(Before-and-after page screenshots)
Content starts
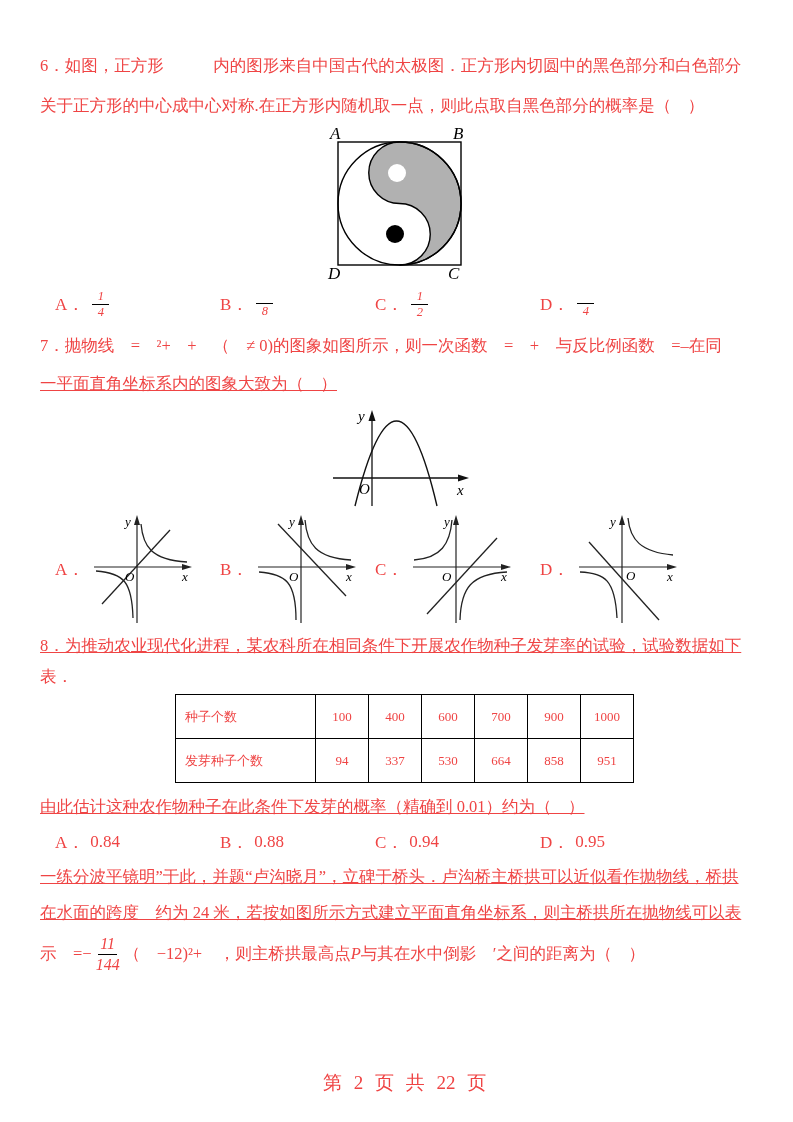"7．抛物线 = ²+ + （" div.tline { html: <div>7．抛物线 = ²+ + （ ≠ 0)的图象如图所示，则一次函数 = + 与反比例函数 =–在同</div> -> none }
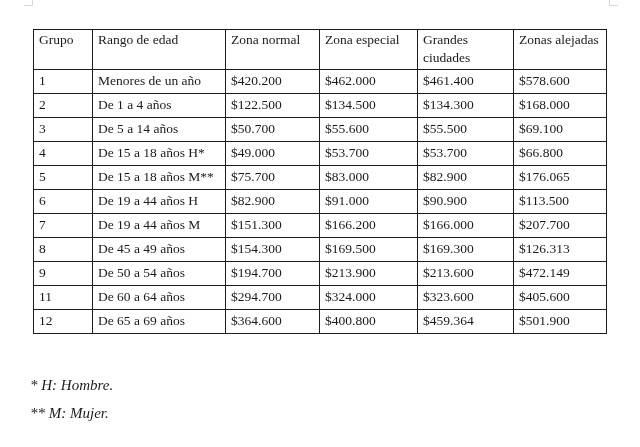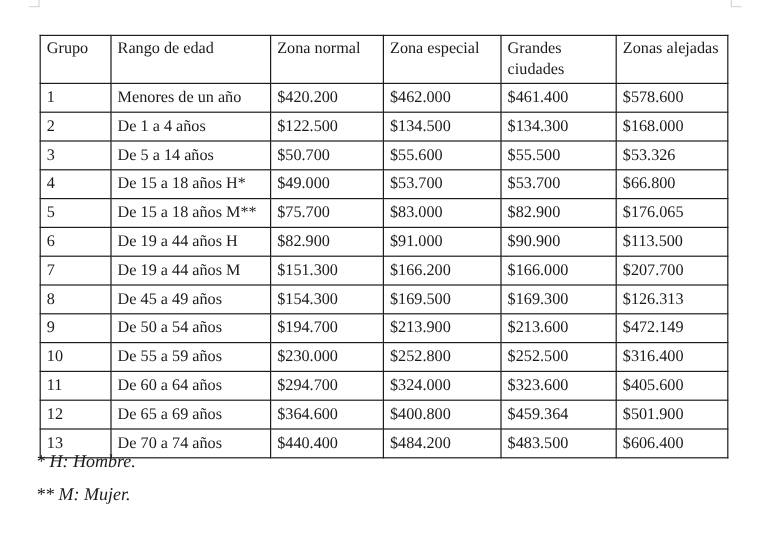"$53.326" td { text: $53.326 -> $69.100 }
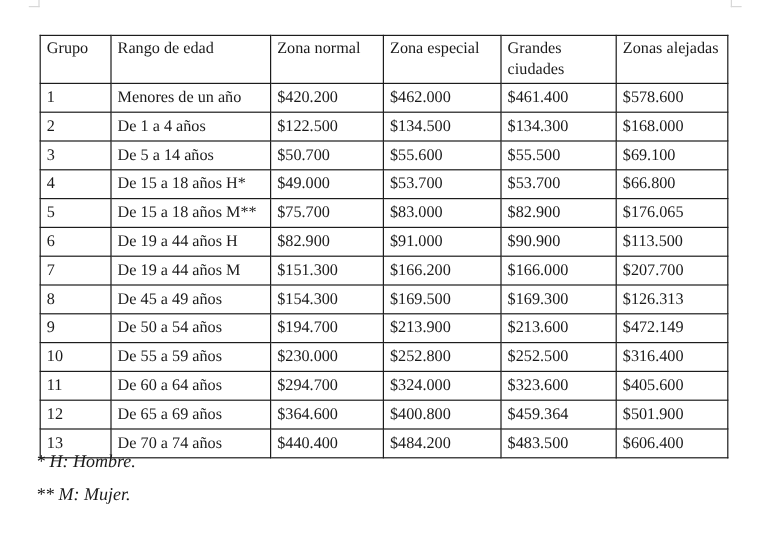"10" tr { html: <tr> <td>10</td> <td>De 55 a 59 años</td> <td>$230.000</td> <td>$252.800</td> <td>$252.500</td> <td>$316.400</td> </tr> -> none }
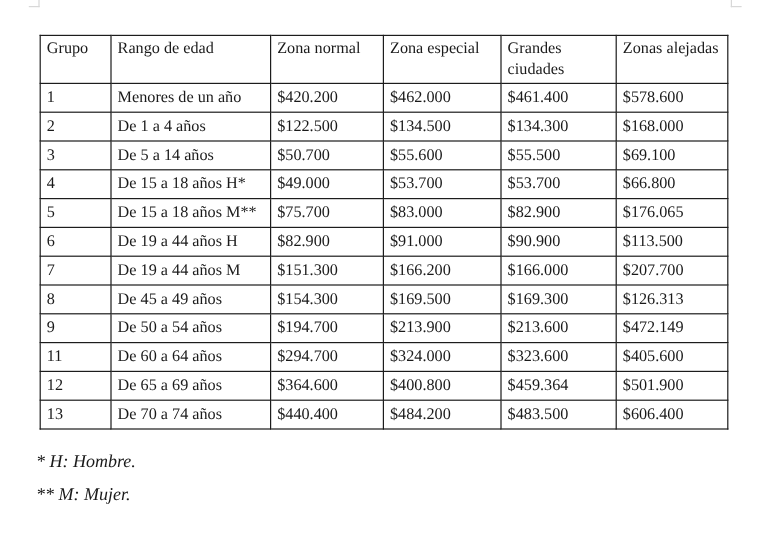"13" tr { html: <tr> <td>13</td> <td>De 70 a 74 años</td> <td>$440.400</td> <td>$484.200</td> <td>$483.500</td> <td>$606.400</td> </tr> -> none }
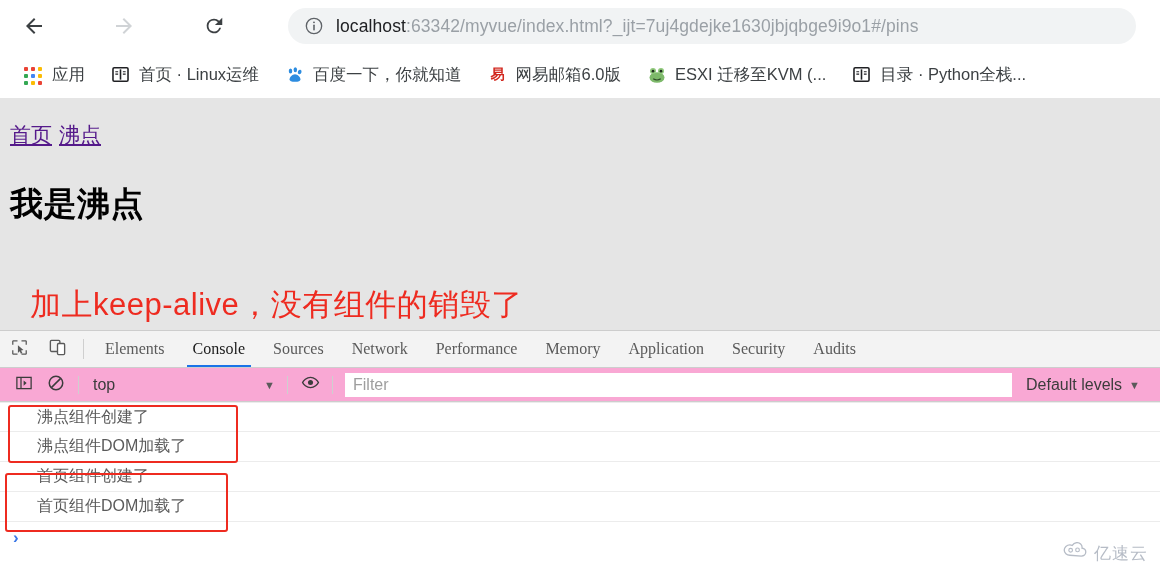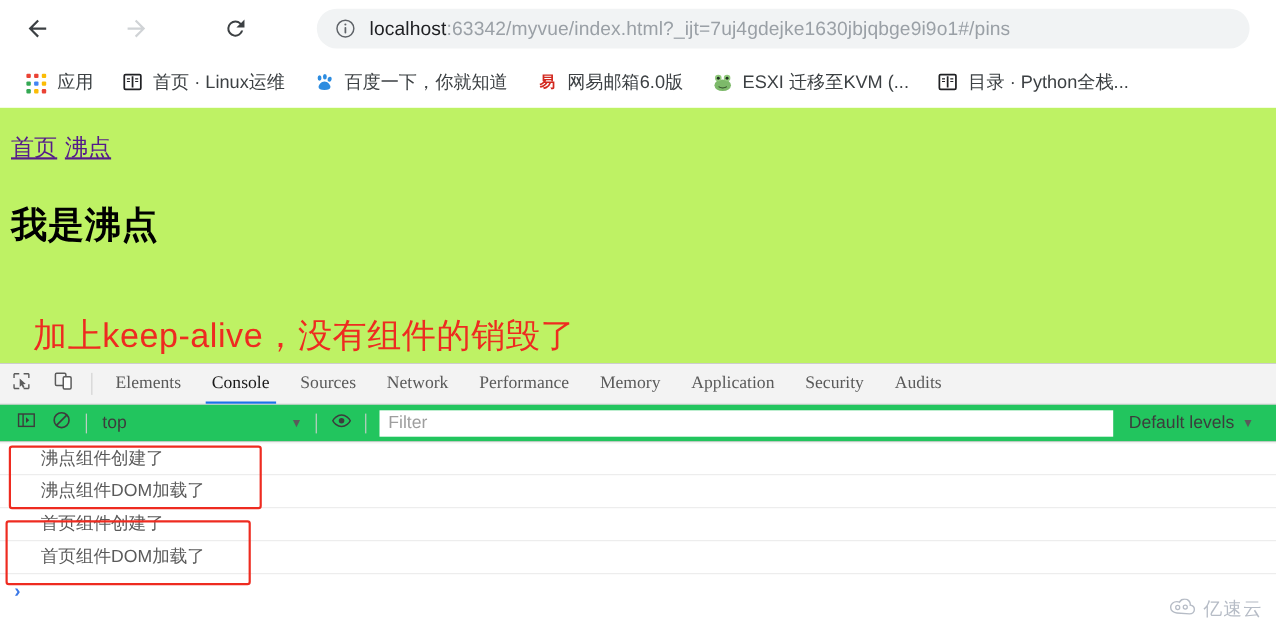"首页 沸点" .page { background: #bef264 -> #e5e5e5 }
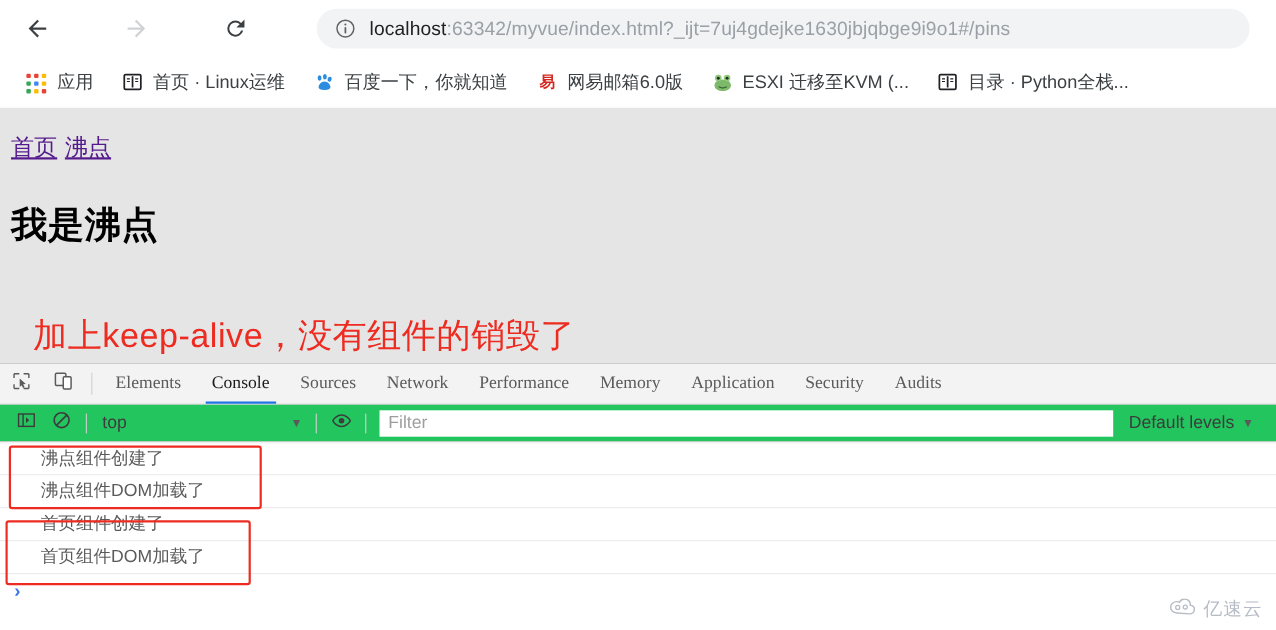"top" .dt-filterbar { background: #22c55e -> #f9a8d4 }
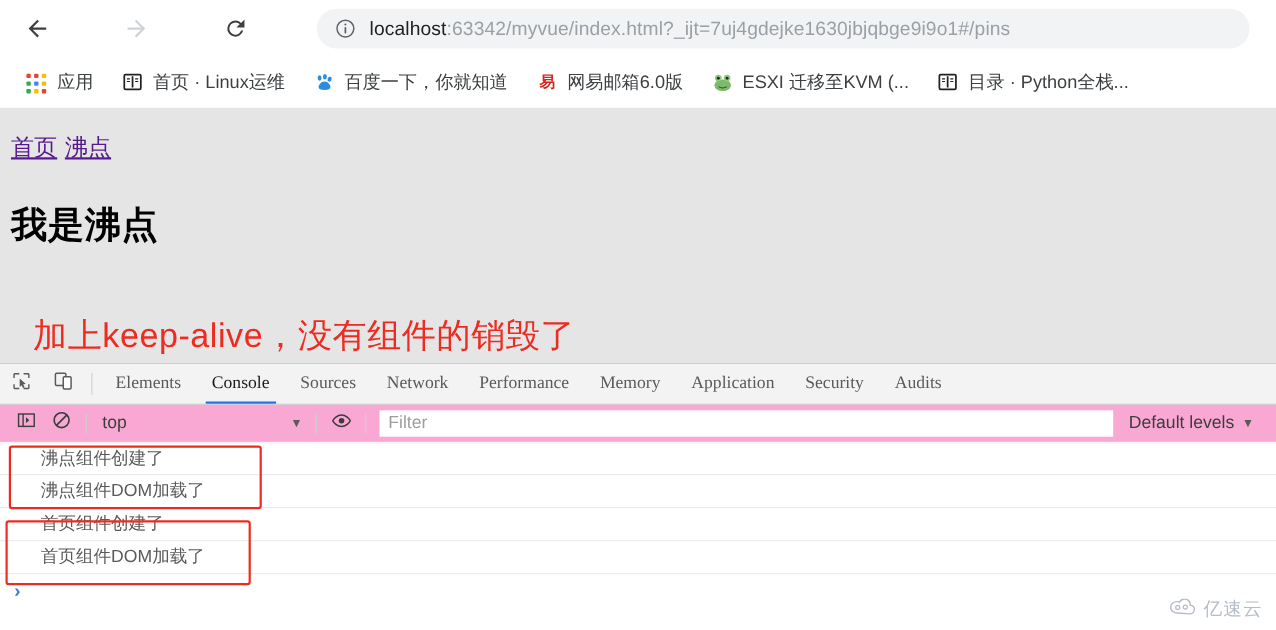"亿速云" .watermark { align-items: center -> flex-start }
Content ends
> **What the exercise asks**
Beginning at the line that contains "html: <tr> <td>10</td>", give the remaining lines of the records again exactly, through the last one. Leave out pictures.

> **Solution to the problem**
"10" tr { html: <tr> <td>10</td> <td>De 55 a 59 años</td> <td>$230.000</td> <td>$252.800</td> <td>$252.500</td> <td>$316.400</td> </tr> -> none }
"13" tr { html: <tr> <td>13</td> <td>De 70 a 74 años</td> <td>$440.400</td> <td>$484.200</td> <td>$483.500</td> <td>$606.400</td> </tr> -> none }
"首页 沸点" .page { background: #bef264 -> #e5e5e5 }
"top" .dt-filterbar { background: #22c55e -> #f9a8d4 }
"亿速云" .watermark { align-items: center -> flex-start }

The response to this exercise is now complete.